The strain is essentially a protein (gene) that imparts immunity to bacteria against the existing beta-lactam antibiotics. Even carbapenems, the strongest class of antibiotics – used by doctors as a last resort – could lose their healing power. Even at the time of its discovery, this drug-resistant gene was already present in several countries — Pakistan, the UK, the US, Canada, Japan and Brazil. It has since migrated to more regions because of its capacity to jump from one bacterium to another easily, mutating into more virulent forms. As such, it can infiltrate into common bacteria, such as Escherichia coli, or E coli (found in the human digestive tract), Klebsiella (which infects lungs and the respiratory system, causing pneumonia and other maladies) and many others inhabiting soil and water. Most vulnerable are the patients with weakened immune systems after surgery or due to diseases like septicaemia, pneumonia, gastroenteritis and such others.

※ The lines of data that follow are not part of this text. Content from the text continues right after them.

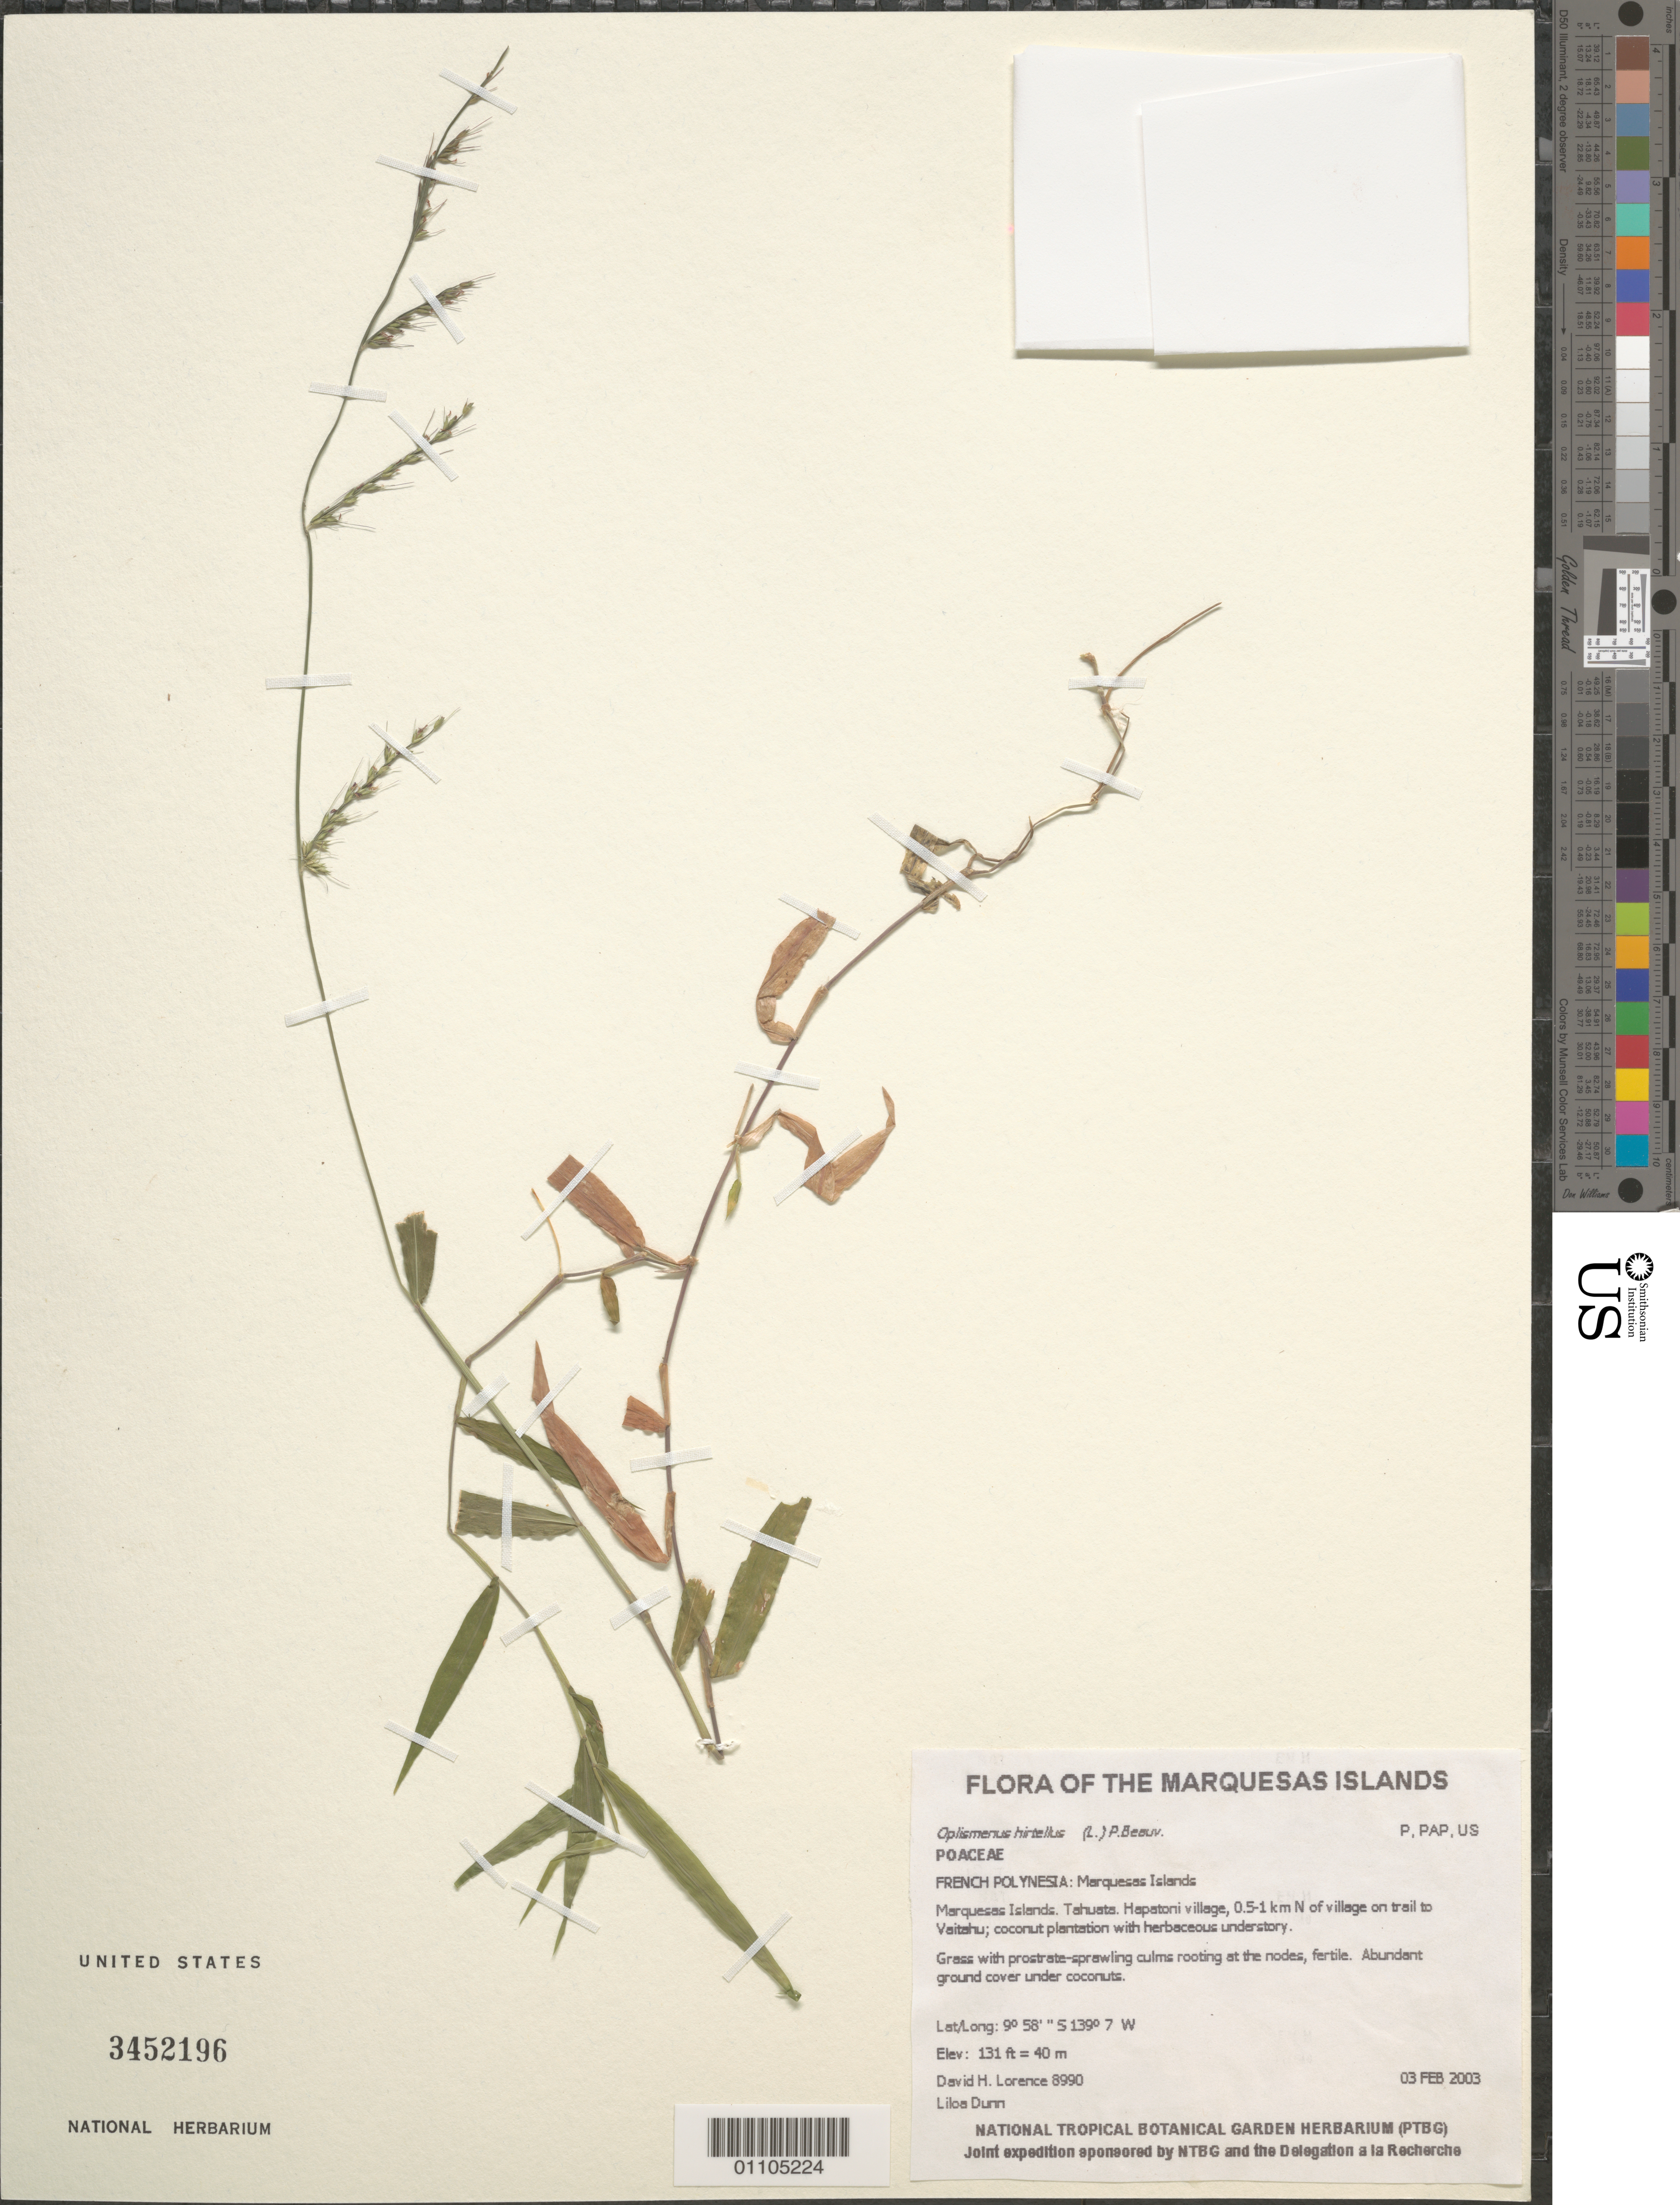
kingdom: Plantae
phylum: Tracheophyta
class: Liliopsida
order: Poales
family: Poaceae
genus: Oplismenus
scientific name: Oplismenus hirtellus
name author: (L.) P. Beauv.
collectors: D. Lorence & L. Dunn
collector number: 8990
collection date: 2003-02-03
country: French Polynesia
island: Tahuata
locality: Hapatoni village, 0.5-1 km N of village on trail to Vaitahu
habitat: Coconut plantation with herbaceous understory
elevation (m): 40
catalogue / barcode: US 3452196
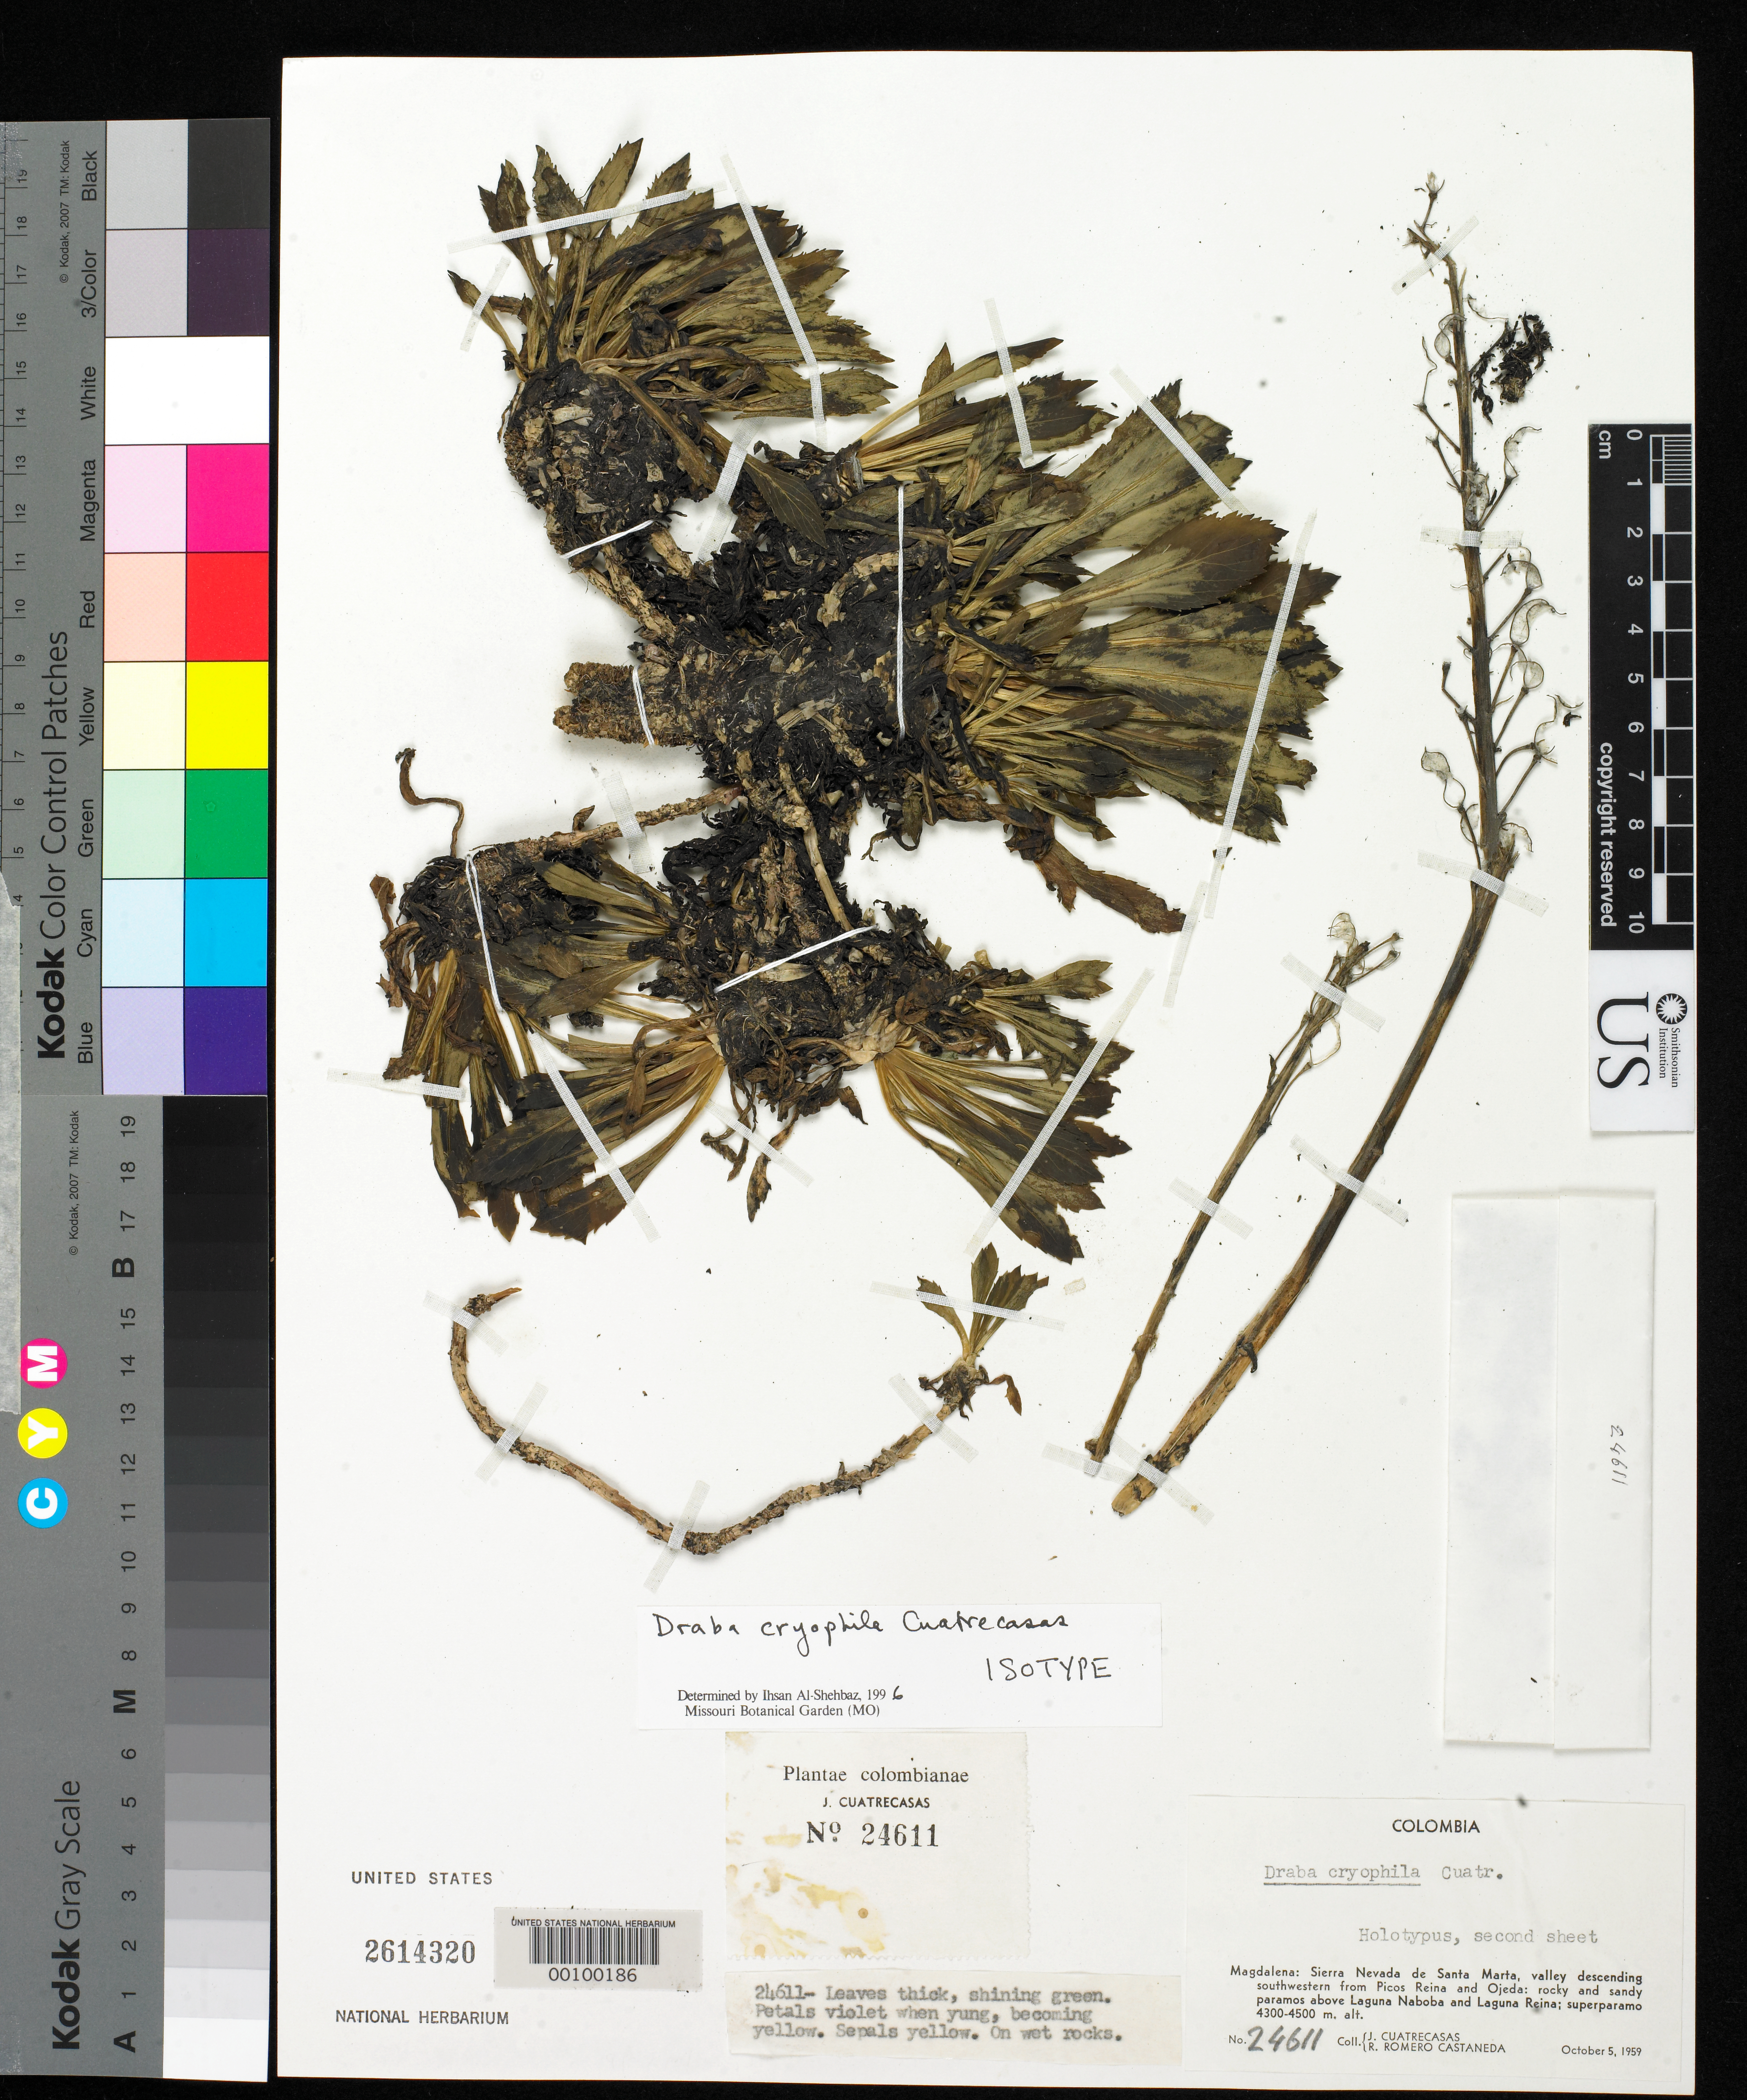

India’s response to NDM-1, which clearly evolved in its hospitals, has been appalling. Public anger focused not on the dysfunctional health system and its practice of over-prescription that caused the problem, but on the scientists who had the temerity to name it for its place of apparent origin. Worse, the union health ministry was dismissive, instead asking how it had been discovered, and whether the paperwork for the samples used to study it was in order. While the health establishment worried about nomenclature, the factors that can cause the dissipation of such strains into the environment continue to be horrific in India. These include problematic hygiene; the improper disposal of medical waste; poor disinfection of hospitals, notably their intensive care units (ICUs); and, of course, the indiscriminate use of antibiotics for human and veterinary health. Surveys conducted in response to the superbug scare in 2010 discovered that NDM-1 was present in the ICUs of many leading hospitals in Indian cities. Though the hospitals were directed to decontaminate their premises and take precautionary biosafety measures, their caution, predictably, was short-lived. A task force set up by the government in 2010 made several recommendations, ranging from strengthening infection control mechanisms in hospitals to restricting the use of antibiotics by allowing their sale strictly on prescription from qualified medical practitioners. Sadly, this sane counsel has remained on paper only. Public health in India, and the world, requires a crackdown on the over-prescription of antibiotics; it is a matter literally of life and death.